[Opening PASSAGE FOR REVIEW section]

The judge refused the appellant permission to appeal, but permission was granted by Neuberger LJ on the papers on 9 March 2004.

THE 1995 ACT

The background to the 1995 Act

13.

For an account of the historical background to the 1995 Act, reference may be made to paragraphs 18 to 27 of the judgment of this court in BHP Petroleum Great Britain Ltd v. Chesterfield Properties Ltd & Anor. [2002] Ch 194 (“BHP”). For present purposes, the following somewhat briefer summary will, I hope, suffice.

14.

The 1995 Act implements, in a modified form, the recommendations of the Law Commission in its Report no 174 entitled ‘Landlord and Tenant Law: Privity of Contract and Estate’ (1988) for the reform of the doctrines of privity of contract and privity of estate.

15.

In paragraph 1.1 of their Report the Law Commission summarised the effects of these two doctrines in the context of the law of landlord and tenant, as follows:

“In the law of landlord and tenant privity of contract means that the original landlord and the original tenant normally remain liable to perform their respective obligations for the whole of the period for which the lease was granted, even if they have parted with all interest in the property. Privity of estate means that the landlord and the tenant for the time being automatically assume responsibility for the lease obligations which relate directly to the property for the period during which they own an interest in it, but they are not necessarily bound to comply with all the terms of the lease.”

16.

In Part IV of the Report, under the heading ‘Reform Proposals’, the Law Commission outlined their reform proposals in relation to the obligations of landlords, as follows:

“4.5

For landlords, we propose a rule that when they part with their interest in the property let by a lease they will escape further responsibiliby for the lease obligations if, but only if, they comply with prescribed conditions. These will involve their giving notice to the tenant and his being able to withhold consent if it is reasonable for him to do so. ….”

17.

In paragraphs 4.16 and 4.17 of the Report the Law Commission explained why they had found it necessary to recommend the imposition of conditions on a release of the landlord’s covenants when they had not found it necessary to make a similar recommendation in relation to tenants’ covenants, saying this:

“4.16

In relation to the liability of landlords, we should have preferred our proposals to have mirrored precisely our recommendations for tenants’ covenants. However, that is not possible because tenants rarely, if ever, have a right to give or withhold consent to dispositions by their landlord. They would therefore not be in a position to require continuing liability after an assignment of the reversion and to block an assignment if the condition is not agreed. Moreover, there is less need here for radical change. In most leases, the landlord undertakes far fewer obligations than the tenant and landlords may not be troubled by the prospect of continuing responsibility.

4.17

For these reasons, we do not propose that an assignment of the landlord’s reversionary interest should automatically affect his continuing liability. Rather, we recommend that an assigning landlord should have an option to operate a procedure which could end his liability, and his entitlement to benefits, under the lease. A landlord who wished to escape further responsibility would have to give the tenant notice of his proposal to assign. In the notice, the landlord would propose that after the assignment he should no longer have any liability under the lease. It would give the tenant four weeks in which to reply.”

[Closing PASSAGE FOR REVIEW section]
[Opening SUPPLIED MATERIAL section]

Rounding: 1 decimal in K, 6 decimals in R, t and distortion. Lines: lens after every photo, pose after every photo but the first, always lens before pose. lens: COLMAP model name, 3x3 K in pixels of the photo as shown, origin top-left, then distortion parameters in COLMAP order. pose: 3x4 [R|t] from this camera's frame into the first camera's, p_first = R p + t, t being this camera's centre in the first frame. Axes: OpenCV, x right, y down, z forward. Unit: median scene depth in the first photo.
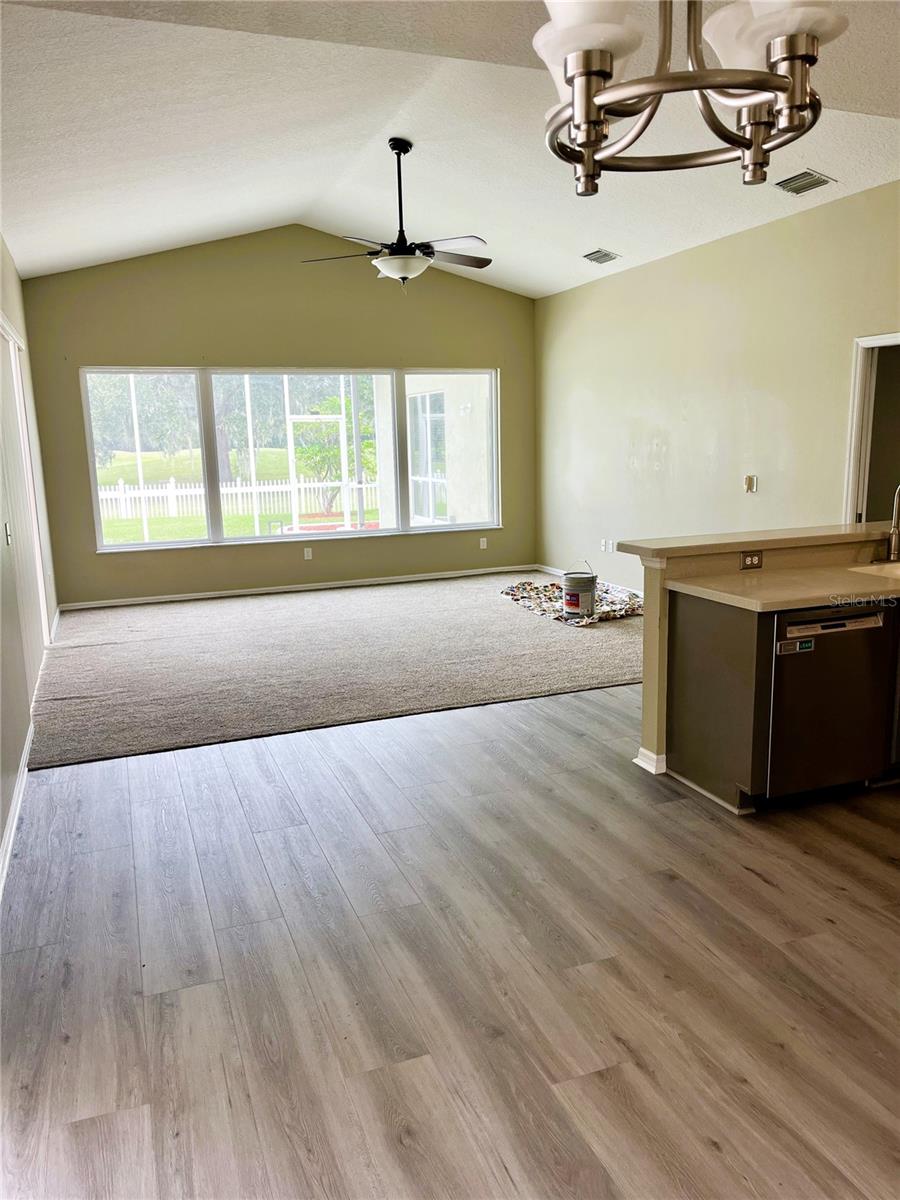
lens RADIAL K [[906.7, 0, 451.4], [0, 906.7, 603.4], [0, 0, 1]] dist [0.015893, -0.027360]
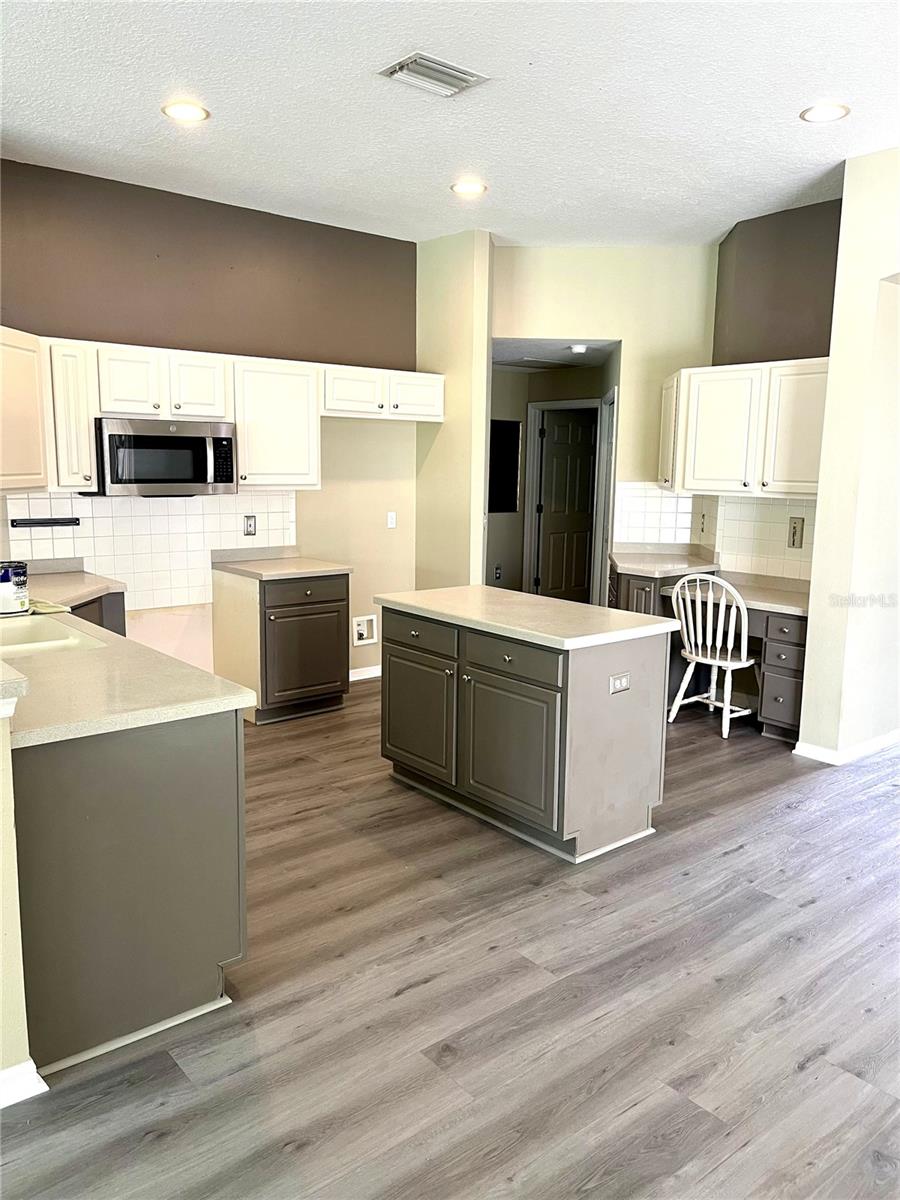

[Closing SUPPLIED MATERIAL section]

◆ WORK TO COMPLETE
(1) In the judgment excerpt on the 1995 Act, list every numbered paragraph of the Law Commission's Report that the excerpt cites or quotes.
(2) Pick up the judgment excerpt on the 1995 Act right after its final sentence, "It would give the tenant four weeks in which to reply.", and continue it.
The listing plays no part in any of this work.

◆ ANSWERS GIVEN
(1) 1.1, 4.5, 4.16, 4.17

(2)
18.

In paragraphs 4.57 and 4.58 of the Report, under the heading ‘Contracting out’, the Law Commission said this:

“4.57

We could have put forward our proposals for reform as a voluntary code, for parties to adopt if they wished, or as a set of rules to apply as a fall-back in cases where the parties did not expressly agree an alternative. We do not see either of these possibilities as satisfactory. The continuing liability effect of the privity of contract principle can be excluded voluntarily at the moment, but this is rarely done. We think it unlikely, given that there will be no change in the relative bargaining power of landlords and tenants, that new rules which the parties could exclude by agreement would have much effect in implementing the principles underlying our proposed reform. We therefore recommend that the new rules should apply notwithstanding any contract between the parties. In making this recommendation, we bear in mind that our proposals themselves have inherent flexibility when variation of the basic rule is reasonable.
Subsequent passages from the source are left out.